Connecting for Health has announced it is planning to ensure that every nurse in England as well as Scotland has their own e-mail address with NHS webmail service Contact.

All members of the Royal College of Nursing that work within the NHS, including agency staff with regular NHS employment, are to be bulk-registered automatically registered on Contact, a secure web-based e-mail system that allows staff to be contactable at a single address in the format ‘username@nhs.net’.

Professor Christine Beasley, Chief Nursing Officer, told delegates at the Connecting for Health Nursing and Midwifery Conference in central London that she was pleased to announce the scheme, which is in its very early stages.

"We want to make sure that every nurse has an email address. That will be the address that will stay with you for your whole career."

Nurses would be able to either register online by browsing to www.nhs.net using a computer connected to N3, or, she explained: "The Royal College of Nursing is going to do that for you and will assign you your NHS email address."

The RCN said they were looking forward to being able to announce further details as soon as possible.

Contact bills itself as a secure hosted webmail service that allows users not only to receive and write email but faxes and text messages. It also features a shared calendar and directory service.

Connecting for Health’s Will Moss, programme head for Contact, told E-Health Insider that the scheme was ambitious but possible. "This is the first time that anybody’s doing anything of this scale. Some of this is new territory for everybody. But the service can be scalable and we can do it."
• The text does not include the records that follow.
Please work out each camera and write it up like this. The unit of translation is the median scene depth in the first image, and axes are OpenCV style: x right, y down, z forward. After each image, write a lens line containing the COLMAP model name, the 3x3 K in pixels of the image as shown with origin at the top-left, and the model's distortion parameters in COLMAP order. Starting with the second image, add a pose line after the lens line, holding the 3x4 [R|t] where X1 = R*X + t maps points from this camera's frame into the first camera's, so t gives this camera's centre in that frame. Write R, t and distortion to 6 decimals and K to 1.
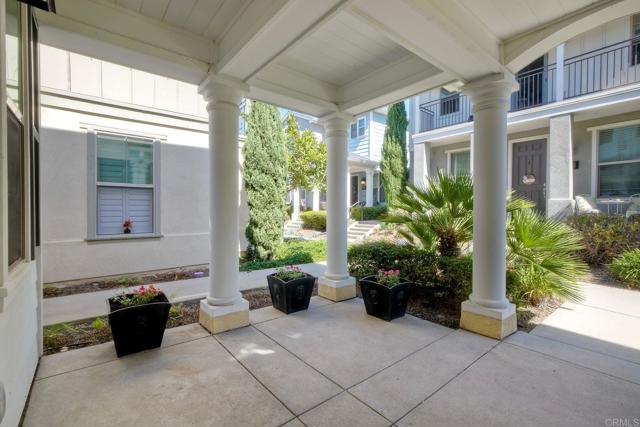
lens RADIAL K [[287.1, 0, 320.5], [0, 287.1, 212.5], [0, 0, 1]] dist [0.005295, 0.000433]
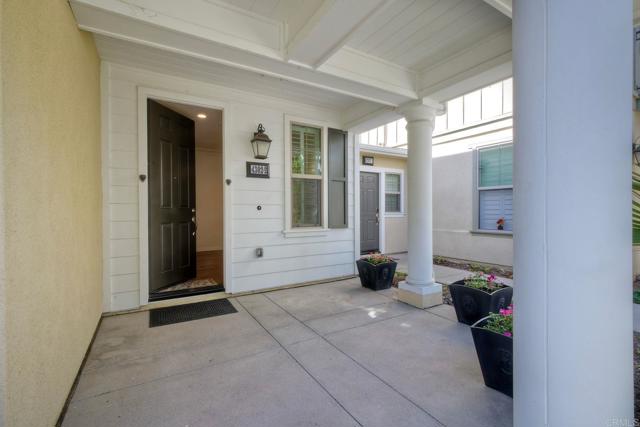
lens RADIAL K [[287.1, 0, 320.4], [0, 287.1, 212.1], [0, 0, 1]] dist [0.005295, 0.000433]
pose [[-0.129779, 0.006993, -0.991518, 0.947299], [-0.008822, 0.999927, 0.008207, -0.000486], [0.991504, 0.009812, -0.129708, 0.754495]]
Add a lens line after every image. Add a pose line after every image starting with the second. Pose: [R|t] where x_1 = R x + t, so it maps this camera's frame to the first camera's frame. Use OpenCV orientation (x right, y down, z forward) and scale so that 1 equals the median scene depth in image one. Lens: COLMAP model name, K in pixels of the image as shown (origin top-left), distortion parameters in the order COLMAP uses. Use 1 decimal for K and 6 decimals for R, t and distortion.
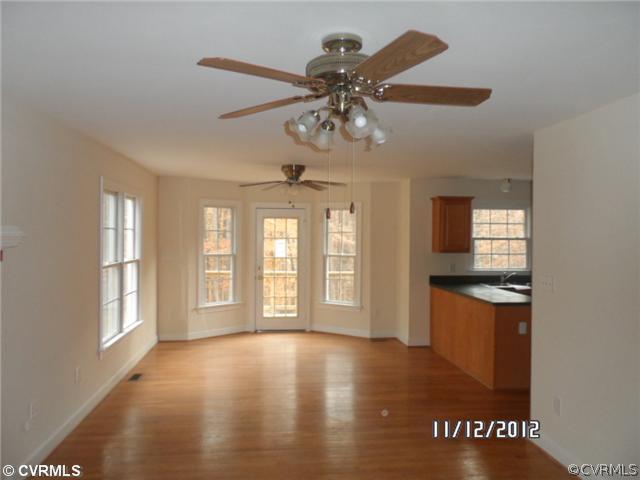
lens RADIAL K [[495.3, 0, 320.0], [0, 495.3, 240.0], [0, 0, 1]] dist [0.003700, 0.002725]
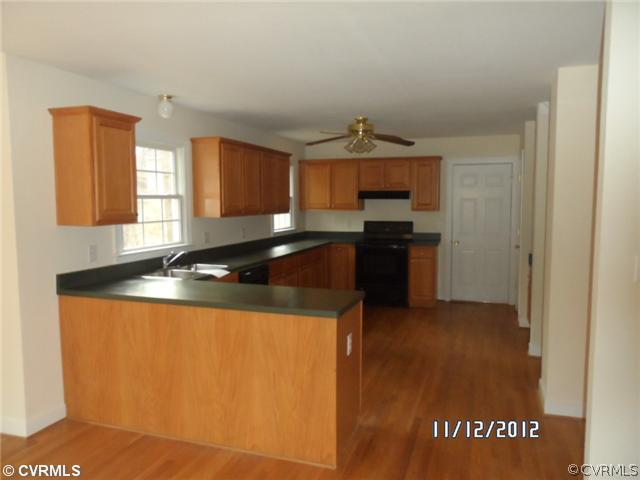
lens RADIAL K [[495.3, 0, 320.0], [0, 495.3, 240.0], [0, 0, 1]] dist [0.003700, 0.002725]
pose [[0.432567, -0.084192, 0.897662, -0.094780], [0.013065, 0.996111, 0.087130, 0.000504], [-0.901507, -0.025962, 0.431985, 0.569598]]
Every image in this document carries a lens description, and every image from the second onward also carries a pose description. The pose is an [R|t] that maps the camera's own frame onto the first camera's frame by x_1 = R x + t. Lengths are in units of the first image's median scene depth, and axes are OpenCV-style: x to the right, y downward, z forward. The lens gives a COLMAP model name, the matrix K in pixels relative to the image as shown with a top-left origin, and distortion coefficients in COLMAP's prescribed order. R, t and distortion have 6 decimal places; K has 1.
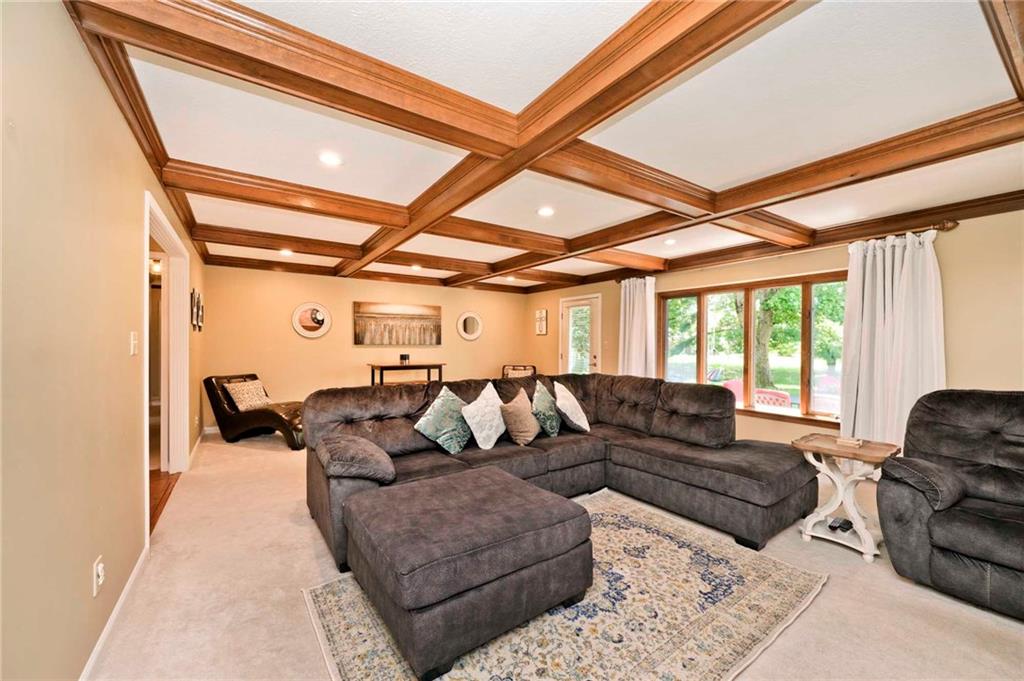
lens RADIAL K [[404.2, 0, 519.3], [0, 404.2, 340.6], [0, 0, 1]] dist [0.001106, -0.000992]
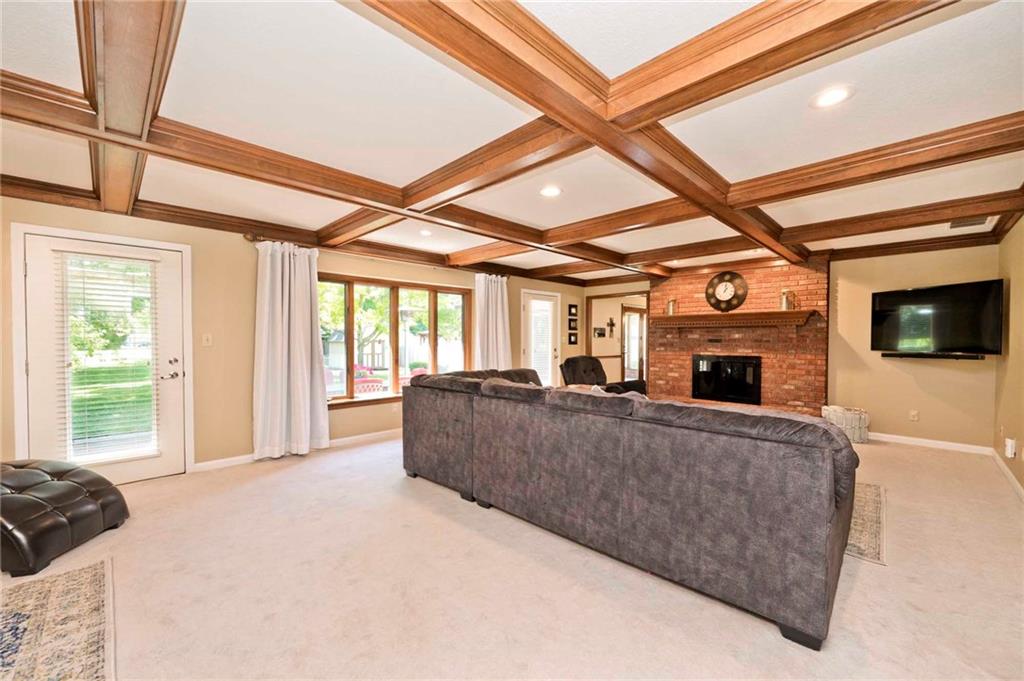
lens RADIAL K [[404.2, 0, 509.6], [0, 404.2, 344.6], [0, 0, 1]] dist [0.001106, -0.000992]
pose [[-0.190155, -0.022646, 0.981493, -1.219872], [-0.009649, 0.999729, 0.021198, 0.005524], [-0.981707, -0.005440, -0.190322, 1.921494]]
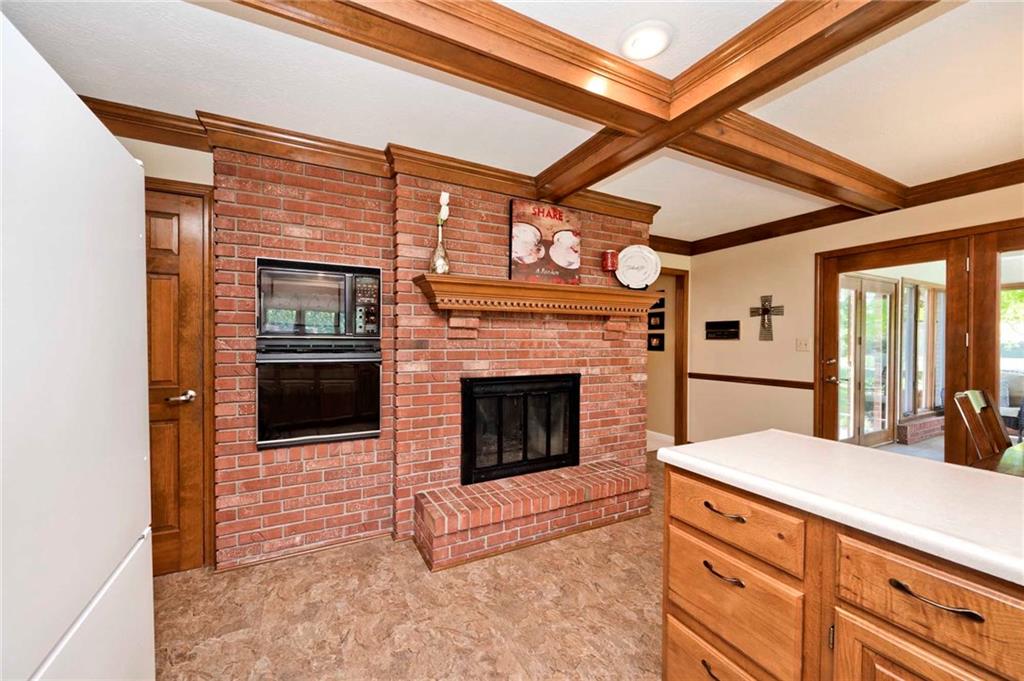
lens RADIAL K [[404.2, 0, 513.2], [0, 404.2, 344.2], [0, 0, 1]] dist [0.001106, -0.000992]
pose [[0.993878, -0.008321, -0.110166, 1.445297], [0.009003, 0.999943, 0.005690, 0.012018], [0.110113, -0.006647, 0.993897, -1.583887]]
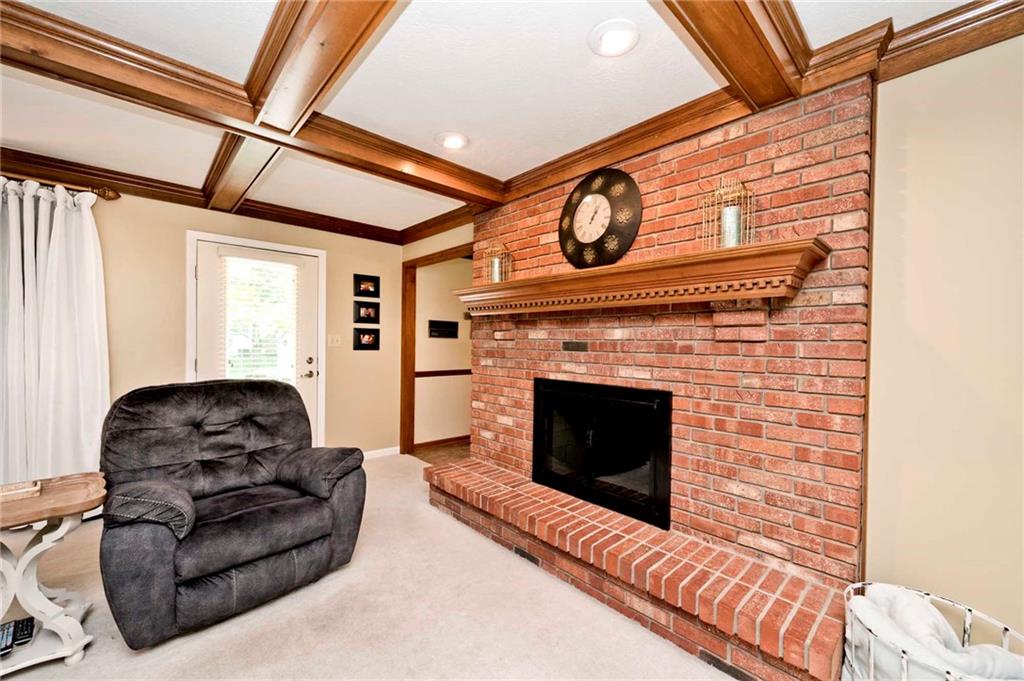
lens RADIAL K [[404.2, 0, 510.3], [0, 404.2, 344.4], [0, 0, 1]] dist [0.001106, -0.000992]
pose [[-0.151692, -0.018716, 0.988251, 0.115480], [-0.017563, 0.999714, 0.016237, 0.004546], [-0.988272, -0.014893, -0.151977, 0.401809]]
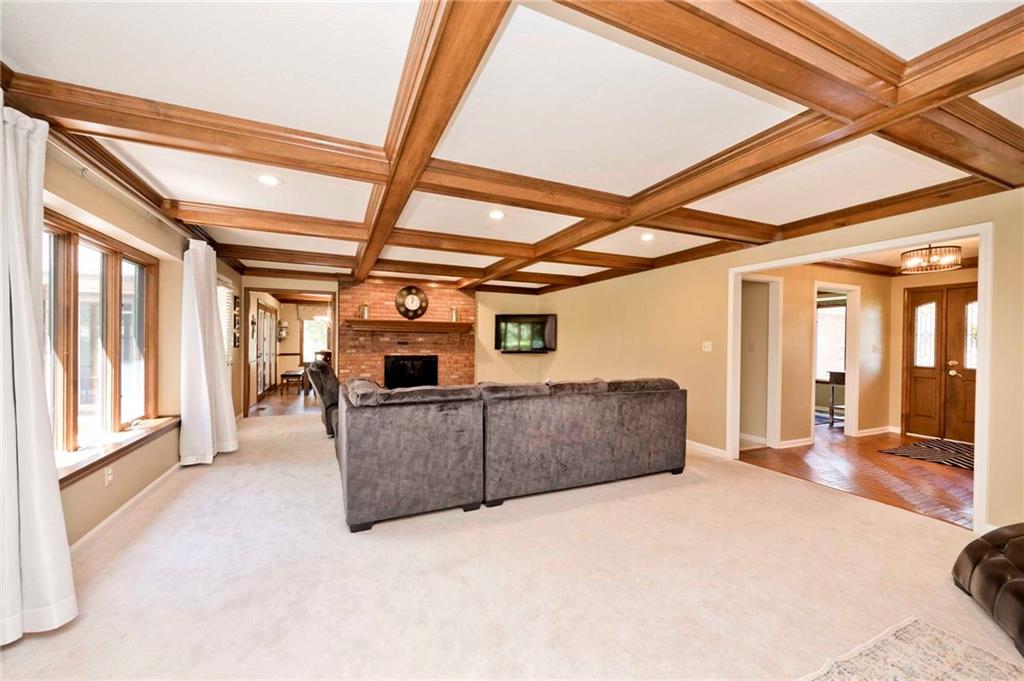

Moss explained that the system would develop further using RSS feeds from the National Electronic Library for Health. Nurses interested in particular areas, for instance, wound care, would be able to receive notifications of new publications from journals in that area in their inboxes.

The Contact service would be of particular use to peripatetic nurses, said Moss. The e-mail service is available over mobile devices and community and district nurses would benefit from having a single e-mail address they could access anywhere.

Roughly 400,000 nurses at the RCN are eligible for bulk registration. CfH’s annual report last year reported that 124,000 users had registered with Contact; bulk registration of nurses would therefore act as a significant boost to the numbers.

Moss told E-Health Insider that his ambition was to register all of them although slightly less may end up on their books. The number of nurses who do actually use the service will be monitored.

Contact, which is supplied by Cable and Wireless, was unveiled at the end of 2004. The previous system, NHSMail, developed by EDS, was shut down at the beginning of 2004 after low take-up and accusations of unreliability by staff.